▼
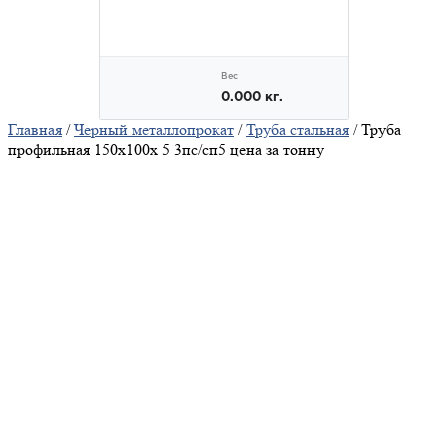
Главная
/
Черный металлопрокат
/
Труба стальная
/ Труба
профильная 150х100х 5 3пс/сп5 цена за тонну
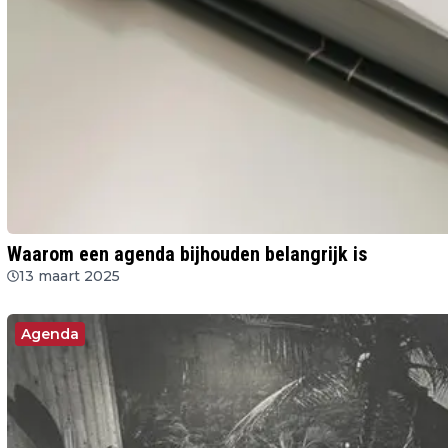
Waarom een agenda bijhouden belangrijk is
13 maart 2025
Agenda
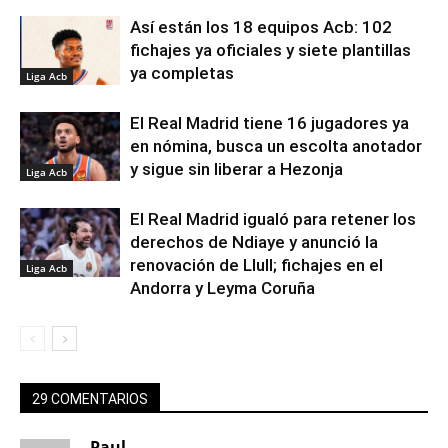
Así están los 18 equipos Acb: 102
fichajes ya oficiales y siete plantillas
ya completas
Liga Acb
El Real Madrid tiene 16 jugadores ya
en nómina, busca un escolta anotador
y sigue sin liberar a Hezonja
Liga Acb
El Real Madrid igualó para retener los
derechos de Ndiaye y anunció la
renovación de Llull; fichajes en el
Liga Acb
Andorra y Leyma Coruña
29 COMENTARIOS
Paul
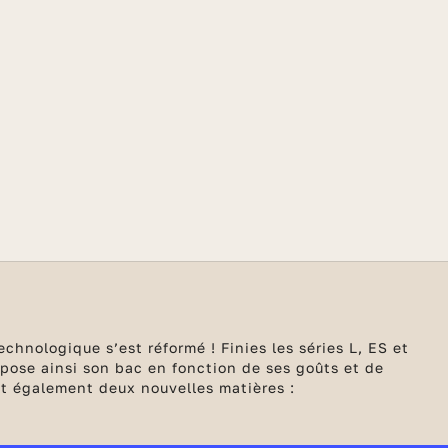
echnologique s’est réformé ! Finies les séries L, ES et
pose ainsi son bac en fonction de ses goûts et de
nt également deux nouvelles matières :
▲
**Instructions for the task:**
Quote verbatim the final run of lines in the material above, from the line that contains "El Real Madrid igualó para retener los" through the very last line, excluding any pictures.

**Solution for this exercise:**
El Real Madrid igualó para retener los
derechos de Ndiaye y anunció la
renovación de Llull; fichajes en el
Liga Acb
Andorra y Leyma Coruña
29 COMENTARIOS
Paul
echnologique s’est réformé ! Finies les séries L, ES et
pose ainsi son bac en fonction de ses goûts et de
nt également deux nouvelles matières :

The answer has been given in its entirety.